Ahora ya son quince las personas que pueden seguir y dar el último adiós a un difunto con el mismo rigor que hasta ahora. «Es un alivio para familia, amistades y allegados», asegura Marcos Rad, el capellán de los cementerios de Vitoria, que ha asistido durante la pandemia a decenas de escenas sobrecogedoras, de dolor sin consuelo, entre el distanciamiento social exigido, esos dos metros más inhumanos si cabe en un trance como el último; las mascarillas en el rostro y los guantes en las manos. Y sin abrazos ni saludos ni apretones de mano, pero con el lloro contenido por el riesgo de contagio del virus.

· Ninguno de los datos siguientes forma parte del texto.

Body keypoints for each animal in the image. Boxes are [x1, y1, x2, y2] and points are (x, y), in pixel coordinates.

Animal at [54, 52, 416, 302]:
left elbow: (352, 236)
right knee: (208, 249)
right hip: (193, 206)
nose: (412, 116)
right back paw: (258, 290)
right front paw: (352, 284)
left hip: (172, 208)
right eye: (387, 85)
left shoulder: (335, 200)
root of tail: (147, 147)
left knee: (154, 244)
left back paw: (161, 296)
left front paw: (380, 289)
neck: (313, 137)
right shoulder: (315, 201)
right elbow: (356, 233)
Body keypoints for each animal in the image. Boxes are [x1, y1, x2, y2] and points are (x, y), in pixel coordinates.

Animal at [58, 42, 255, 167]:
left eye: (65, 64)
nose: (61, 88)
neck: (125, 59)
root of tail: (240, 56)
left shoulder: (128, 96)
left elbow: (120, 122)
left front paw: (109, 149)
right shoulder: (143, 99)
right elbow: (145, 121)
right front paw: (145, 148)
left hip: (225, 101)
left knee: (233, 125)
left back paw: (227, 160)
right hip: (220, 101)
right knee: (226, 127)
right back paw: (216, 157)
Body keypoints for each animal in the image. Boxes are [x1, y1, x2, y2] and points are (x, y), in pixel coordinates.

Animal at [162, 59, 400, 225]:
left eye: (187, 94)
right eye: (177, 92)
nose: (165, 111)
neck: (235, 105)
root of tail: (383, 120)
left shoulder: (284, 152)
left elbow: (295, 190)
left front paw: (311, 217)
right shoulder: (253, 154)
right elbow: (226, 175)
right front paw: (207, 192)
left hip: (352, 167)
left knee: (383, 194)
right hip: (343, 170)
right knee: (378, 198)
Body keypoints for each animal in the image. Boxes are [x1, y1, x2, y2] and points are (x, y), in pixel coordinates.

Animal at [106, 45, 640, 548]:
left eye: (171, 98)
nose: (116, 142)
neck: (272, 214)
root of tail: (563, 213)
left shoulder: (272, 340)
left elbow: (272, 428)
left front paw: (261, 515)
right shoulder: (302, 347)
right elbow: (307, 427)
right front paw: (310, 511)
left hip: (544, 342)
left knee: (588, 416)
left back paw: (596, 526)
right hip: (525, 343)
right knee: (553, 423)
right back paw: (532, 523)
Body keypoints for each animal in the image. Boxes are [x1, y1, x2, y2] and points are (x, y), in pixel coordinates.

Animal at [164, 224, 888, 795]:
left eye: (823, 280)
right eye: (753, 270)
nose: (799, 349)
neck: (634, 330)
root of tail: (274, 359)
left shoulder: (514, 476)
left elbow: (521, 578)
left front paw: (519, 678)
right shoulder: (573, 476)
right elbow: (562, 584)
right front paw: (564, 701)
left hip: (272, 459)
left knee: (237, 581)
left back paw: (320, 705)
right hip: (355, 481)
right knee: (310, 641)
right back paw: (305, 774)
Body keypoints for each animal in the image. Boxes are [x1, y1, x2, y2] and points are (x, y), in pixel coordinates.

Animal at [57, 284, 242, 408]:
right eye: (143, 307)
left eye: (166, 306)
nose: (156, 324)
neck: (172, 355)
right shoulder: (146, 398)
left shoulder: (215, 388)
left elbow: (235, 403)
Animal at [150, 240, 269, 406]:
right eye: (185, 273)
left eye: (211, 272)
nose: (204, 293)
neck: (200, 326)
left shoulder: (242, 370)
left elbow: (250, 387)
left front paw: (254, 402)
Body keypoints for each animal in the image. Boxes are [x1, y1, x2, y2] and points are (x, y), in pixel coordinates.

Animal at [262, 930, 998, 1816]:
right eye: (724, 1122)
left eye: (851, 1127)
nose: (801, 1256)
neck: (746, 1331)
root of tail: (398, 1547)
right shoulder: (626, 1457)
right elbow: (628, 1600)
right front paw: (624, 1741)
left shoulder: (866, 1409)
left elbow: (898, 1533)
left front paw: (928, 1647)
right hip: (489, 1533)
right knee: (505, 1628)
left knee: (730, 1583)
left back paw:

Entre el lunes y ayer han sido «dieciséis» las inhumaciones realizadas en El Salvador y Santa Isabel –en este último cada vez se entierra menos–. «¡Y el 'trabajo' –entre comillas, remarca el oficiante– que aún queda, muchísimas cenizas en los tanatorios, muchísimas por inhumar!», desvela Rad. El capellán se siente «como un agente social» porque le sigue tocando recordar las medidas que han de respetarse durante las exequias, las mismas que en plena voracidad de la pandemia.
El exjesuita, laico facultado por el obispo Juan Carlos Elizalde para bendecir y despedir al fallecido antes de reposar bajo tierra, desaprueba, no obstante, la nueva y ampliada limitación de asistentes decretada por las autoridades. De alguna manera se rebela. Aprecia «una contradicción» que no termina de entender, aunque, como dice, sus razones habrá. «Es un detalle abrir la manga a 15 personas, pero es insignificante, escaso. ¿Cuántas hay en la calle, juntas, tomando cerveza y aceitunas?», cuestiona a modo de denuncia. También él ha visto imágenes del desconfinamiento que le dejan perplejo. Siente que «no se empatiza con las víctimas», a las que se han tratado «como un número, 40 por ejemplo, como si se hubiera caído un avión. Pero caía uno cada día».
Ha compartido tanto sufrimiento, incalculable en número, decenas y decenas sepulturas, y sentimientos. «Esos hijos que se rifaron quién entraba al cementerio. Se notaba mucho coraje, lágrimas profundas, sensación de no estar a la altura de la despedida». O la hija que dio un paso al frente en plena oración y se preguntó frente al féretro: «¿Ya será mi madre?». «Me salió del alma. Le dije: 'Mire, con esa misma pregunta no sabe bien la cantidad de gente que se vuelve a casa'».